Page text |
Disheartened by mixed FY 2022 budget outcomes, ALA predicts hard fight in FY 2023 for federal funding for libraries
For Immediate Release
Assistant Director, Communications
Public Policy and Advocacy
WASHINGTON—On March 11*, the president signed a reconciled budget for Fiscal Year (FY) 2022, which began on October 1, 2021. The Library Services and Technology Act, the only source of federal funding dedicated for America’s libraries, received flat funding at $197.4 million. The Innovative Approaches to Literacy program, the only source of federal funding dedicated to school libraries, received a modest $1 million increase, raising the program to $29 million.
ALA President Patty Wong said, “Like many other educational and public service institutions, ALA is disheartened by the final FY 2022 funding levels, especially compared with the increases proposed in both chambers earlier in the appropriations process. With inflation rising above seven percent, level funding is not enough for libraries to maintain current programming and facilities, let alone meet the ever-increasing demand for library services.

Given information |

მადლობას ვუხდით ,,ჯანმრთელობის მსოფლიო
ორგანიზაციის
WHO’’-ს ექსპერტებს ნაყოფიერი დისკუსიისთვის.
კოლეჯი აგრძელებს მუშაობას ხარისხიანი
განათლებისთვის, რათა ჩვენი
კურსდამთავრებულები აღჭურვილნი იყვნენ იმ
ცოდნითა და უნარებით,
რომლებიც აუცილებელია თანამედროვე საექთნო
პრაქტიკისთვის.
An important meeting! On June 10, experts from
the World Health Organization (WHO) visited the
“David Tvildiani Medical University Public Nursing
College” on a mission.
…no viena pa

---

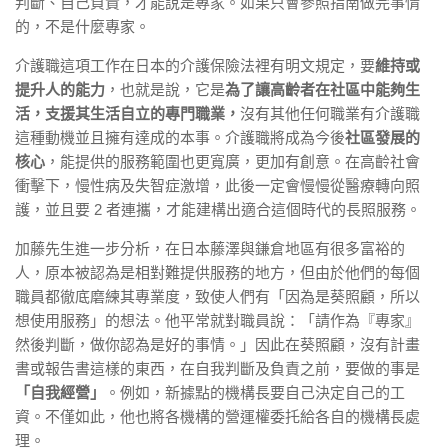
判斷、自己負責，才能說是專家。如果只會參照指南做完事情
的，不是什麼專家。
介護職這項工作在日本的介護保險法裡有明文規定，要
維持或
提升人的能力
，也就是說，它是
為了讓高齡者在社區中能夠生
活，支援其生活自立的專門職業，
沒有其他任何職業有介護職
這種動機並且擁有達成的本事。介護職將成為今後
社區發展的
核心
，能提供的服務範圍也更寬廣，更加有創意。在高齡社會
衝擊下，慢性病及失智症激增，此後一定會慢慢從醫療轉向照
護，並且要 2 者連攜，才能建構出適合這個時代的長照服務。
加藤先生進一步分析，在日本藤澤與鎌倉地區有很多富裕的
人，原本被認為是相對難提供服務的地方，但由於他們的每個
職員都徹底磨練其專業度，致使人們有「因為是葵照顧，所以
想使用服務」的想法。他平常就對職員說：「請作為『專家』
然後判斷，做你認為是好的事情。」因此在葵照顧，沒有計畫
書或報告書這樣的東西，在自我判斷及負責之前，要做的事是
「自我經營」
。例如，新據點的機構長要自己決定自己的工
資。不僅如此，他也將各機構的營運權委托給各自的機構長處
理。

What to do | In the budget news release, how much did the Library Services and Technology Act receive for Fiscal Year 2022?

Answer to the exercise | It received flat funding at $197.4 million.